● **Отрывок**
::::::::::

Что тут имеется в виду? Эренбург ведь начинал как поэт, и очень старался стать поэтом. Но поэт он никакой, сейчас переиздавать его стихи (что было сделано аж в «Библиотеке поэта») – пустая трата энергии и бумаги.
Давайте тут, Иван Никитич, продолжим цитацию той статьи Тынянова «Литературное сегодня»:
В «Жизни и гибели Николая Курбова» невесомый герой сделался чекистом с поломанным крылом <…> Курбов гибнет из-за трагического неприятия любви, быта, нэпа, он «почтительнейше возвращает билет», что, кстати, не очень ново для философского романа. У Эренбурга гибнут все герои. Их ломкость поразительна – это потому что природа их – не то кинематографическая фильма, не то иллюстрации к классикам.
И так же ломка любимая тема Эренбурга – Запад. Запад у Эренбурга гибнет, и от него остается пустое место, как у майора Ковалева от носа. Он гибнет потому же, почему погиб и Курбов, и Иенс Боот. И напрасно, интересуясь точной датой, когда именно и в сколько часов и минут погибнет Запад, бегут на лекции Эренбурга: Запад – это литературный герой Эренбурга, а у него все герои гибнут – потому что невесомы и умеют только гибнуть.

::::::::::

● **Позиции из набора данных**
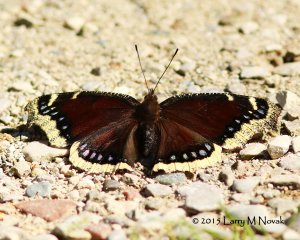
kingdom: Animalia
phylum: Arthropoda
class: Insecta
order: Lepidoptera
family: Nymphalidae
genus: Nymphalis
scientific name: Nymphalis antiopa
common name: Mourning Cloak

::::::::::

● **Вопросы для изучения**
**1)** Перепишите из отрывка об Эренбурге часть от слов «Давайте тут, Иван» до слов «иллюстрации к классикам.» включительно.
**2)** Определите, соответствуют ли отрывку об Эренбурге утверждения (а), (б) и (в). Для каждого ответьте «да» или «нет» и приведите решающие слова отрывка в точной цитате.
(а) Курбов в романе становится чекистом.
(б) Цитируемая статья Тынянова называется «Литературное вчера».
(в) По словам Тынянова, у Эренбурга гибнут не все герои.
**3)** Напишите продолжение отрывка об Эренбурге, начиная сразу после его последнего предложения.

● **Ответы по заданиям**
**1)**
Давайте тут, Иван Никитич, продолжим цитацию той статьи Тынянова «Литературное сегодня»:
В «Жизни и гибели Николая Курбова» невесомый герой сделался чекистом с поломанным крылом <…> Курбов гибнет из-за трагического неприятия любви, быта, нэпа, он «почтительнейше возвращает билет», что, кстати, не очень ново для философского романа. У Эренбурга гибнут все герои. Их ломкость поразительна – это потому что природа их – не то кинематографическая фильма, не то иллюстрации к классикам.

**2)**
(а) Да: «невесомый герой сделался чекистом с поломанным крылом».
(б) Нет: «той статьи Тынянова «Литературное сегодня»».
(в) Нет: «У Эренбурга гибнут все герои».

**3)**
Невесомый герой в «Курбове» сломался, но сломался вместе с ним и весь роман. Поэтому он покрыт тушью ритма, наскоро взятого из Белого. На ритмических рессорах читатель вернее доходит до благополучного трагического конца. <…>
Роман Эренбурга – это отраженный роман, тень от романа. Эренбурга читают так, как ходят в кинематограф. Кинематограф не решает проблемы театра. Теневой роман Эренбурга не решает проблемы романа.
Старомодная добротность все-таки привлекает Тынянова. Ностальгия по классике ощущается в этих характеристиках. И кинематограф дается как синоним пустого развлечения – за год до появления «Броненосца Потемкина».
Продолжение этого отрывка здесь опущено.